Pandemie trifft vor allem Frauen

Viele fürchten Armut im Alter

symb_gleichberechtigung Pixabay
Die Pandemie verstärkt Ungleichheit zwischen Mann und Frau. (SYMBOLBILD)

Vor allem Frauen sind von den negativen Auswirkungen der Pandemie betroffen. Zu den Mehrfachbelastungen durch Betreuungs- und Pflegearbeiten kommt der coronabedingte Abbau von Arbeitsplätzen vor allem in jenen Branchen, wo vermehrt Frauen arbeiten. Viele fürchten um ihre Pension.

In Österreich hat sich die Situation von Frauen am Arbeitsmarkt nicht verbessert. Im Gegenteil: Im "Women in Work"-Ranking der Wirtschaftsberatung PwC belegte Österreich 2020 unter 33 OECD-Ländern weiterhin Platz 24. Damit liegen wir im hinteren Drittel. Corona hat es für viele noch schwerer gemacht. Und für 2021 gibt es weiter keinen Anlass zu Optimismus.
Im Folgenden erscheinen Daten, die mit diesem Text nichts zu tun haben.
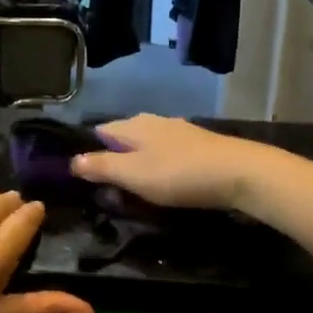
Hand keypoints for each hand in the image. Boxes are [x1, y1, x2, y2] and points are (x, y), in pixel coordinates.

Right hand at [70, 114, 268, 210]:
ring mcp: (179, 132)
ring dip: (138, 166)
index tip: (80, 177)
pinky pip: (167, 155)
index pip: (98, 131)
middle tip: (105, 190)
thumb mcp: (133, 175)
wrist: (240, 173)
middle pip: (123, 139)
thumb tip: (72, 161)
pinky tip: (164, 185)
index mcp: (133, 125)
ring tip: (133, 191)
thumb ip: (101, 167)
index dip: (87, 152)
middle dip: (113, 160)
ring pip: (147, 147)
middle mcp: (154, 121)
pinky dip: (160, 168)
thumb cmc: (179, 174)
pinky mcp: (199, 146)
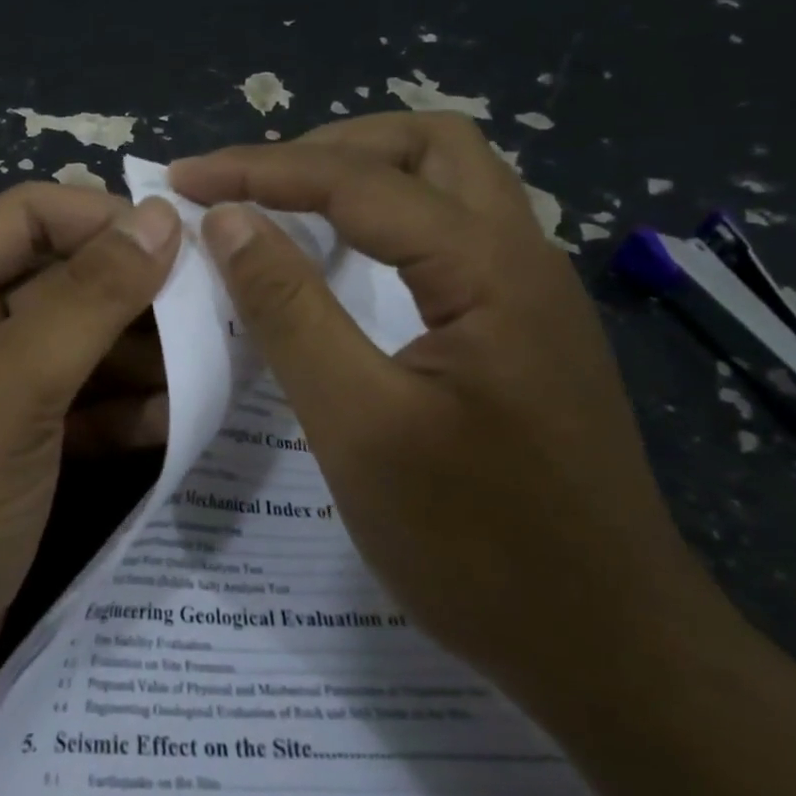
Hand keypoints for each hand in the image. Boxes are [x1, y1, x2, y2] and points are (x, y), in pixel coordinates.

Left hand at [0, 182, 180, 716]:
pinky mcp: (20, 441)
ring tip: (215, 362)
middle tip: (217, 308)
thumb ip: (90, 298)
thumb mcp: (12, 388)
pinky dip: (127, 407)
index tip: (186, 243)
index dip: (105, 220)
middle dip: (136, 295)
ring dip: (143, 354)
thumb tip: (161, 218)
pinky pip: (83, 401)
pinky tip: (180, 419)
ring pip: (82, 343)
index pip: (29, 215)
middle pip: (63, 279)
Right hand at [169, 113, 707, 695]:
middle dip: (329, 148)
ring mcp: (532, 294)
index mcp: (490, 269)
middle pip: (429, 144)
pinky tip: (346, 265)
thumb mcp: (359, 426)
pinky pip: (453, 235)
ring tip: (287, 208)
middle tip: (253, 187)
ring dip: (364, 177)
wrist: (611, 650)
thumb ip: (290, 311)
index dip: (261, 169)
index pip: (360, 179)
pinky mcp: (525, 330)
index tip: (185, 179)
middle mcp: (524, 258)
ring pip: (451, 184)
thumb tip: (228, 221)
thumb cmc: (477, 545)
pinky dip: (388, 222)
Die Beteiligung von Frauen am österreichischen Arbeitsmarkt liegt aktuell bei 56 Prozent (Männer: 66 Prozent). Island, Schweden und Neuseeland führten den aktuellen Women-in-Work-Index an. Insgesamt ortet PwC besorgniserregende Rückschläge: In 17 der 24 OECD-Länder, die im Coronajahr einen Gesamtanstieg der Arbeitslosigkeit vermelden mussten, waren Frauen am stärksten betroffen.

Als Folge der Covid-19-Pandemie könnte der Fortschritt für Frauen in der Arbeitswelt bis Ende 2021 wieder auf dem Niveau von 2017 liegen. Das schätzen die PwC-Experten, die mit ihrem Index regelmäßig die wirtschaftliche Teilnahme von Frauen im OECD-Raum messen.

Weltweit Rückschritte bei Gleichstellung

Weltweit zeigte sich nach 2020 jedenfalls, dass die negativen Folgen von Corona und die damit verbundenen Maßnahmen unverhältnismäßig stark von Frauen zu spüren sind, schrieben die Berater am Donnerstag anlässlich des bevorstehenden Internationalen Frauentages. "Neun Jahre lang haben die OECD-Länder kontinuierlich Fortschritte bei der wirtschaftlichen Teilhabe von Frauen gemacht. Durch die Corona-Pandemie droht sich dieser Trend nun umzukehren." Erst für 2022 wird bei PwC eine Erholung prognostiziert. Um aber die coronabedingten Nachteile rückgängig zu machen, müssten - selbst bis 2030 - doppelt so schnelle Fortschritte bei der Gleichstellung gemacht werden wie in der Vergangenheit, haben die Berater ausgerechnet.

Frauen bangen um ihre Pension

Die Pandemie-Folgen beträfen alle. Jedoch sei zu beobachten, dass dadurch mehr Frauen aus dem Berufsleben ausscheiden als Männer, und deutlich schneller. Frauen tragen die größere Last an unbezahlter Kinderbetreuung, Pflege- und Hausarbeit, was sich während der Pandemie nochmals verstärkte. Obendrein sind in Österreich jene Branchen, in denen vermehrt Frauen arbeiten - wie Beherbergungsbetriebe, Gastronomie und Einzelhandel - am stärksten betroffen und erlebten einen noch nie da gewesenen Arbeitsplatzabbau.

Zum diesjährigen Frauentag wurden am Donnerstag weitere Studien und Umfragen veröffentlicht, die auf die schwierigere Lage von Frauen in Gesellschaft und Arbeitswelt hinwiesen. Die Allianz stellt fest, dass die Vorsorge-Schere zwischen Männern und Frauen in Österreich immer größer wird. Die Pensionslücke bedrohe vor allem Single-Frauen. Nicht einmal jede fünfte Frau glaube an ausreichende staatliche Pension. Ein Viertel der in Österreich lebenden Frauen rechnet aktuell mit einer massiven finanziellen Verschlechterung in der Pension, aber nur 15 Prozent der heimischen Männer. 59 Prozent der in Österreich lebenden Frauen haben zumindest "ein bisschen Angst vor Altersarmut" und damit 5 Prozentpunkte mehr als die Männer.